What “adapt faster” leaves out
The viral post captures urgency but reveals a gap: the dominant narrative focuses entirely on means, not ends. It’s all speed, power, and competitive advantage. Learn these tools or get left behind. But left behind on a path to where?
The post describes AI that can complete days of expert work autonomously, systems that will eliminate 50% of entry-level jobs within years. But if half of entry-level jobs disappear, we’re not talking about a personal development challenge one might hack their way out of. We’re talking about a social rupture of catastrophic proportions. The post acknowledges this scale (”the single most serious national security threat we’ve faced in a century”) but responds with individual survival tactics.
What’s missing is any account of what we’re adapting toward. What kind of society do we want on the other side of this? Who decides, and based on what principles?

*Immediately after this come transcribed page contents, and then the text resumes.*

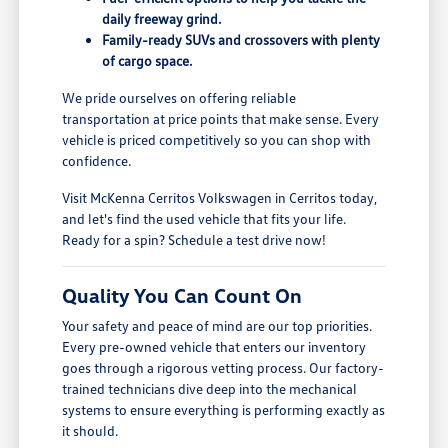
daily freeway grind.
Family-ready SUVs and crossovers with plenty
of cargo space.
We pride ourselves on offering reliable
transportation at price points that make sense. Every
vehicle is priced competitively so you can shop with
confidence.
Visit McKenna Cerritos Volkswagen in Cerritos today,
and let's find the used vehicle that fits your life.
Ready for a spin? Schedule a test drive now!
Quality You Can Count On
Your safety and peace of mind are our top priorities.
Every pre-owned vehicle that enters our inventory
goes through a rigorous vetting process. Our factory-
trained technicians dive deep into the mechanical
systems to ensure everything is performing exactly as
it should.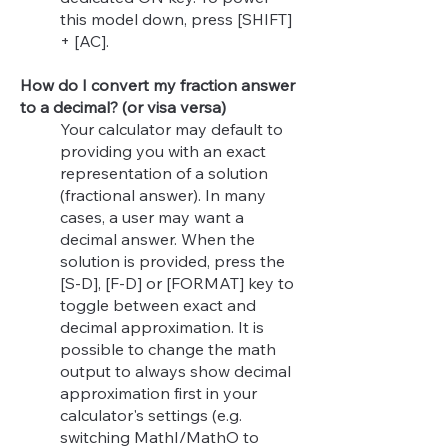
this model down, press [SHIFT]
+ [AC].
How do I convert my fraction answer
to a decimal? (or visa versa)
Your calculator may default to
providing you with an exact
representation of a solution
(fractional answer). In many
cases, a user may want a
decimal answer. When the
solution is provided, press the
[S-D], [F-D] or [FORMAT] key to
toggle between exact and
decimal approximation.
It is
possible to change the math
output to always show decimal
approximation first in your
calculator's settings (e.g.
switching MathI/MathO to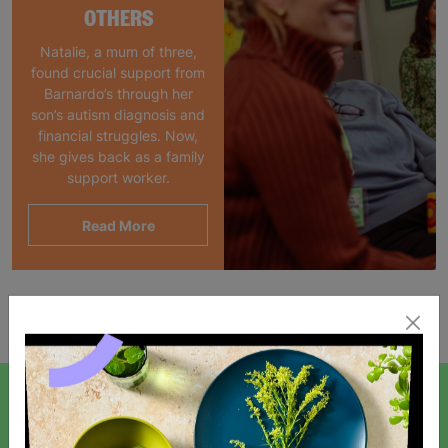
OTHERS
Natalie, a mum of three,
found crucial support from
Barnardo’s through her
son’s autism diagnosis and
financial struggles. Now,
she gives back as a family
support worker.
Read More
Showing 1 of 1 products
SIGN UP TO OUR NEWSLETTER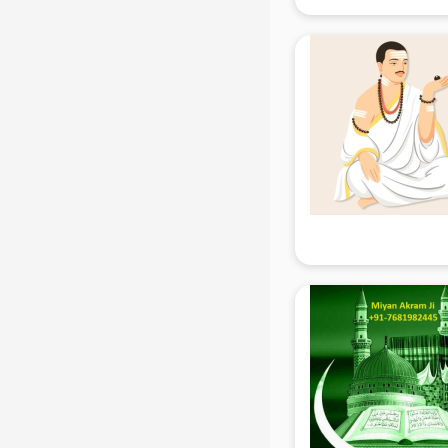
mohali
Animated Video Production
services in mohali
Animation services in mohali
Animation Studios services in
mohali
Apostille services in mohali
Apple Service Center services in
mohali
AR Development services in
mohali
Architects services in mohali
Artificial Intelligence services in
mohali
Astrologers On Phone services in
mohali
Astrology services in mohali
Asus Service Center services in
mohali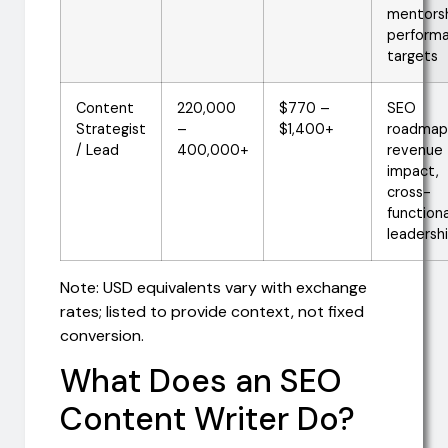
mentorsh
perform
targets
Content
220,000
$770 –
SEO
Strategist
–
$1,400+
roadmap
/ Lead
400,000+
revenue
impact,
cross-
functiona
leadersh
Note: USD equivalents vary with exchange
rates; listed to provide context, not fixed
conversion.
What Does an SEO
Content Writer Do?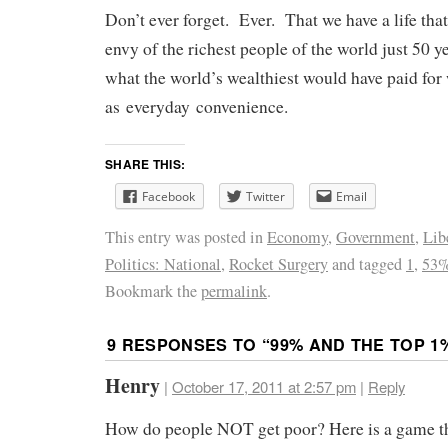
Don’t ever forget. Ever. That we have a life tha
envy of the richest people of the world just 50 
what the world’s wealthiest would have paid fo
as everyday convenience.
SHARE THIS:
Facebook
Twitter
Email
This entry was posted in
Economy
,
Government
,
Lib
Politics: National
,
Rocket Surgery
and tagged
1
,
53
Bookmark the
permalink
.
9 RESPONSES TO “
99% AND THE TOP 1
Henry
|
October 17, 2011 at 2:57 pm
|
Reply
How do people NOT get poor? Here is a game th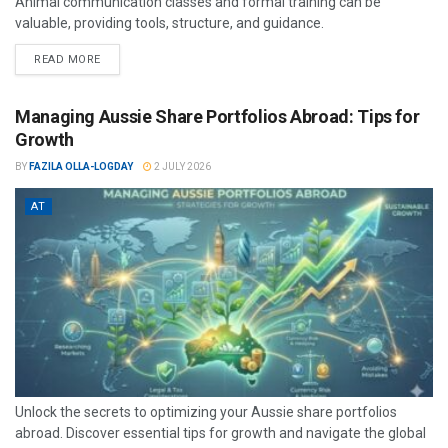
Animal communication classes and formal training can be
valuable, providing tools, structure, and guidance.
READ MORE
Managing Aussie Share Portfolios Abroad: Tips for
Growth
BY
FAZILA OLLA-LOGDAY
2 JULY 2026
AT
Unlock the secrets to optimizing your Aussie share portfolios
abroad. Discover essential tips for growth and navigate the global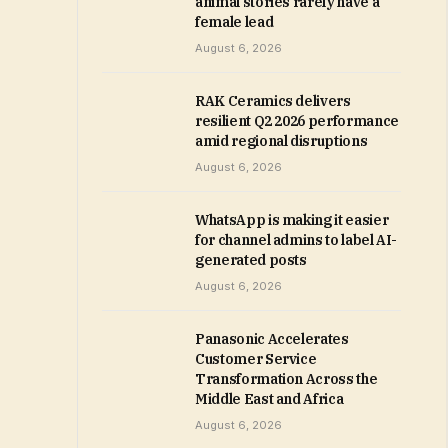
animal stories rarely have a
female lead
August 6, 2026
RAK Ceramics delivers
resilient Q2 2026 performance
amid regional disruptions
August 6, 2026
WhatsApp is making it easier
for channel admins to label AI-
generated posts
August 6, 2026
Panasonic Accelerates
Customer Service
Transformation Across the
Middle East and Africa
August 6, 2026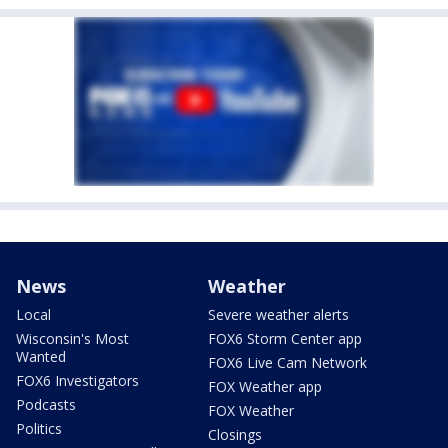
News
Weather
Local
Severe weather alerts
Wisconsin's Most
FOX6 Storm Center app
Wanted
FOX6 Live Cam Network
FOX6 Investigators
FOX Weather app
Podcasts
FOX Weather
Politics
Closings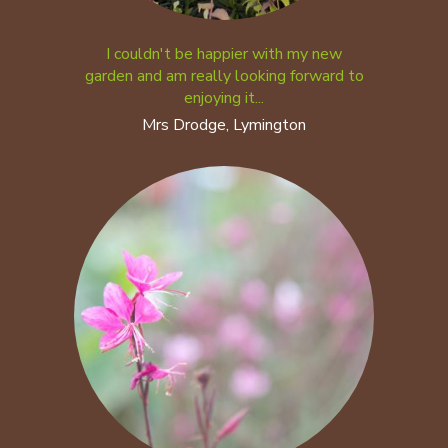
I couldn't be happier with my new
garden and am really looking forward to
enjoying it...
Mrs Drodge, Lymington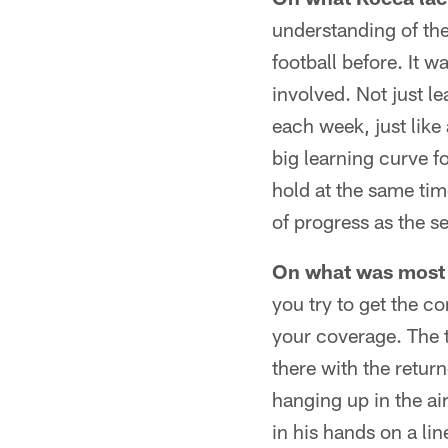
understanding of th
football before. It 
involved. Not just l
each week, just like
big learning curve f
hold at the same tim
of progress as the s
On what was most 
you try to get the c
your coverage. The t
there with the return
hanging up in the ai
in his hands on a li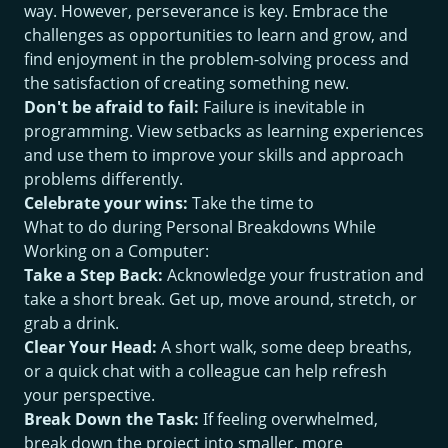
way. However, perseverance is key. Embrace the
challenges as opportunities to learn and grow, and
find enjoyment in the problem-solving process and
the satisfaction of creating something new.
Don't be afraid to fail:
Failure is inevitable in
programming. View setbacks as learning experiences
and use them to improve your skills and approach
problems differently.
Celebrate your wins:
Take the time to
What to do during Personal Breakdowns While
Working on a Computer:
Take a Step Back:
Acknowledge your frustration and
take a short break. Get up, move around, stretch, or
grab a drink.
Clear Your Head:
A short walk, some deep breaths,
or a quick chat with a colleague can help refresh
your perspective.
Break Down the Task:
If feeling overwhelmed,
break down the project into smaller, more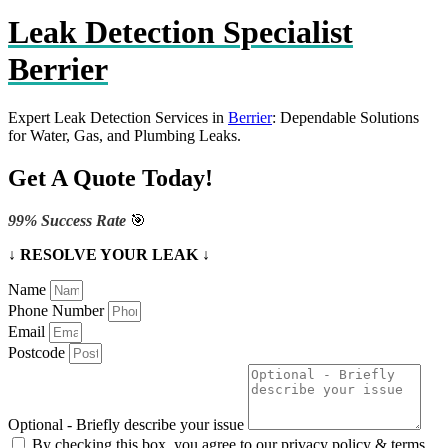
Leak Detection Specialist
Berrier
Expert Leak Detection Services in
Berrier
: Dependable Solutions
for Water, Gas, and Plumbing Leaks.
Get A Quote Today!
99% Success Rate
🎯
↓ RESOLVE YOUR LEAK ↓
Name
Phone Number
Email
Postcode
Optional - Briefly describe your issue
By checking this box, you agree to our privacy policy & terms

The frontier logic embedded in “adapt faster” assumes these questions will resolve themselves through movement and competition. But that’s exactly the framework that’s exhausted.
Why stories won’t stick
You might expect Silicon Valley to construct a better narrative. Silicon Valley’s attempts to address this have failed because the intellectual culture that made tech successful makes sustained storytelling impossible. Good stories require consistency—protagonists whose principles constrain their actions. But when ideas are treated as interchangeable tools, adopted and discarded depending on what the situation demands, there is no stable protagonist. Only shifting justifications.
This is why technology’s growing power creates resistance rather than trust. People resist outcomes, even beneficial ones, when they appear arbitrary or unmoored from principle. Power without narrative authority generates backlash that can’t be solved with better messaging. People sense when principles are contingent rather than real.
What this moment requires
The viral post is right that this is urgent. Right that AI is improving faster than expected. Right that people should engage with these tools seriously.
But “learn AI or fall behind” can’t be the extent of our response. That’s survival advice for individuals, and we need a framework for collective navigation.
I’ve written before about how we’re living through a crisis of meaning. The institutions that once gave us identity and purpose have frayed, leaving people unmoored. We make sense of the chaos by naming enemies and organizing around shared outrage instead of shared purpose.
The AI discourse shows the same pattern. Competing narratives, each one compromised. Framework-switching that prevents coherent storytelling. Individual survival tactics where collective frameworks used to be.
This is what it looks like when narrative authority collapses. We have too many stories, all competing with one another, most suspect, and all underpinned by incentives we can’t see or untangle. And in the age of engagement, the person with the biggest megaphone-of-the-moment wins by default.
Which means: we have to become better readers. Most stories about AI today are commercially or technically driven. When someone tells you the future is urgent, ask who profits from your urgency. When someone says transformation is inevitable, ask what they’re building and who benefits.
The Something Big viral post ends by saying “the future is already here, it just hasn’t knocked on your door yet.”
That might be true. But what’s arriving is a moment that requires your discernment, your ability to read these narratives for what they are and navigate accordingly.